/Insight-code

Health Data Science 2017C Project

Primary LanguageJupyter Notebook

Insight project: ForeCGAT

Prediction of medical diagnosis from genetic assays

Dependencies, etc.

Written in Python 2

Structure and use

Class loadorgdata(csvname, assayname)

  1. load_data -Called by org_data. -Takes a CSV file in the current directory, organized with diagnoses and genetic assays as column headers and patients as rows. This is currently written to take a file organized such that all diagnosis columns come first. -assayname(name of the first assay column) is used to separate diagnoses from assays. -Returns indexassaystart1 (index of first assay column).

  2. org_data -Separates genetic data from diagnosis data. -Returns numpy arrays genoCodes (if a test was performed for each patient), genoCodesData (test results as categories), diagCodes (diagnosis codes), and colVals (column headers).

  3. get_diags(diagThreshold) -Selects diagnoses with more than diagThreshold patients. -Includes hard-coded diagnoses for the testing dataset with more than 50 patients, in ascending order (commonDiags). -Creates dictionary diagDict with commonDiags, commonCodes (the ICD10 codes for those diagnoses), diagGroups (diagnoses roughly grouped by type), groupNames, codeColumn (column number of each code relative to original structure). -Returns diagDict, commonCodeInds_sorted (column number of each code, sorted by number of diagnosed patients, ascending).
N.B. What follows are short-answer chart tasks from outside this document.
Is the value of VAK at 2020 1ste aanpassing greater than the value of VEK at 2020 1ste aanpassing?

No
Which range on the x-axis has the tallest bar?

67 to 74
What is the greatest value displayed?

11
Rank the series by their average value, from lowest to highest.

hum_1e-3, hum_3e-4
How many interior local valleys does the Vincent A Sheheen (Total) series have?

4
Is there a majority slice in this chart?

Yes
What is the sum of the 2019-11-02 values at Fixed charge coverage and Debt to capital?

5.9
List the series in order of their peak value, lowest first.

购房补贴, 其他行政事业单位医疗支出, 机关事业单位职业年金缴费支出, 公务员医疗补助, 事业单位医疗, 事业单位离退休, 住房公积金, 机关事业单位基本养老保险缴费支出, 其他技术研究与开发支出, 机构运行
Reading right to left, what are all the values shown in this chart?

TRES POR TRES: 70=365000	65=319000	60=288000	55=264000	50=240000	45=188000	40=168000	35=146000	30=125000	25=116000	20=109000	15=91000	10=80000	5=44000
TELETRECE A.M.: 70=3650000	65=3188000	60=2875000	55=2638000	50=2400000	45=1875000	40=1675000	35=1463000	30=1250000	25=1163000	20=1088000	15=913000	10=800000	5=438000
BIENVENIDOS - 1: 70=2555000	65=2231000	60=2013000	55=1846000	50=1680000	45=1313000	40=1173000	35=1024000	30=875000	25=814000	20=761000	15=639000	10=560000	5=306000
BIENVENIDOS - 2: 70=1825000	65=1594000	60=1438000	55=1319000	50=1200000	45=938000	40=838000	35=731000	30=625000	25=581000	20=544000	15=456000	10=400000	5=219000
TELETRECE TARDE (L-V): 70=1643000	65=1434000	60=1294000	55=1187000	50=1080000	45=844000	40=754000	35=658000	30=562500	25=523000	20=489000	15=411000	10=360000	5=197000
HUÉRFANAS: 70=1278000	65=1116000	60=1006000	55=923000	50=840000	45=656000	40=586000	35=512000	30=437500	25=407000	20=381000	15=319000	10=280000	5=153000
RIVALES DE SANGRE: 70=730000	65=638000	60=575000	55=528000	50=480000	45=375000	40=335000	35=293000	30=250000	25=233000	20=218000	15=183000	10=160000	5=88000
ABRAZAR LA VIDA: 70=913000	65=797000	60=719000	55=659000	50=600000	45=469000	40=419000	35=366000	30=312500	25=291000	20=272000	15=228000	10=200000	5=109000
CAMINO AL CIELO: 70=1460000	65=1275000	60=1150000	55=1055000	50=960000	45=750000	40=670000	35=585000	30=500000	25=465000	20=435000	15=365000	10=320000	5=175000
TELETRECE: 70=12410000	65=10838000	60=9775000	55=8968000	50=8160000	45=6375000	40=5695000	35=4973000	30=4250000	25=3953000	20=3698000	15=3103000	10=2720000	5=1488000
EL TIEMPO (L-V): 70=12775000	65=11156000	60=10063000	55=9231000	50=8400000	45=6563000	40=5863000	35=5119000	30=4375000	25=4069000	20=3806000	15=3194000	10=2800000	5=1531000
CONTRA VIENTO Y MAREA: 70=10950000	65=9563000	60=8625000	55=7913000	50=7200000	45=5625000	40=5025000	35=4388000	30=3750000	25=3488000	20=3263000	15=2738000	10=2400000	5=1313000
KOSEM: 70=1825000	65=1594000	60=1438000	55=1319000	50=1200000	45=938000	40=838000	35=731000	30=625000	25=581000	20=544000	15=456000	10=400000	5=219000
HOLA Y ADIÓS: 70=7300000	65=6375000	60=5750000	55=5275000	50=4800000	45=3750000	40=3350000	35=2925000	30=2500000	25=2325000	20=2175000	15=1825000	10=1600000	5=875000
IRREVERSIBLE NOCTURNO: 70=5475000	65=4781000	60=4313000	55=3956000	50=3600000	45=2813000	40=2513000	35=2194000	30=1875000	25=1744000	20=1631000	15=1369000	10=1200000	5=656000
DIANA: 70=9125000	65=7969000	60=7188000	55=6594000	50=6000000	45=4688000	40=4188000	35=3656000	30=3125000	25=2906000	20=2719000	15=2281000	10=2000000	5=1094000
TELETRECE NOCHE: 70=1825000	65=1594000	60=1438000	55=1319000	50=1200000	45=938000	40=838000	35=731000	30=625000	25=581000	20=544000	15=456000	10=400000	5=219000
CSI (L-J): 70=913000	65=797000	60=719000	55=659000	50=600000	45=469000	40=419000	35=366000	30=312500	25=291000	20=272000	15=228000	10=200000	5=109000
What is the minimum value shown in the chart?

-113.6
  4. choose_data(ptThreshold, genoCodes, genoCodesData) -Selects assays that had been performed on more than ptThreshold patients. -Returns categoryData (compressed version of genetic assay data), useTests (list of assay indices used, relative to genoCodesData array).

  5. onehot(categoryData,useTests) -One hot encodes genetic data as testResultData -Generates label names from assay name and result as testResultLabels -Returns testResultData, testResultLabels.

Class ml_pipeline(diagCodes,diagDict,commonCodeInds,...

commonCodeInds_sorted,testResultData,testResultLabels)

  1. trainml_withfigs -Loops through selected diagnosis codes, runs analysis, and spits out figures. -I may alter to put loop into outside code, and further split up analysis currently within loop.

  2. run_lasso (X_train, Y_train, X_test) -Runs LASSO logistic regression. Would be better to include parameter alteration out here. -Returns Y_preds (predictions)

  3. plot_auc(falsepos, truepos, roc_auc) -Plots the ROC curve.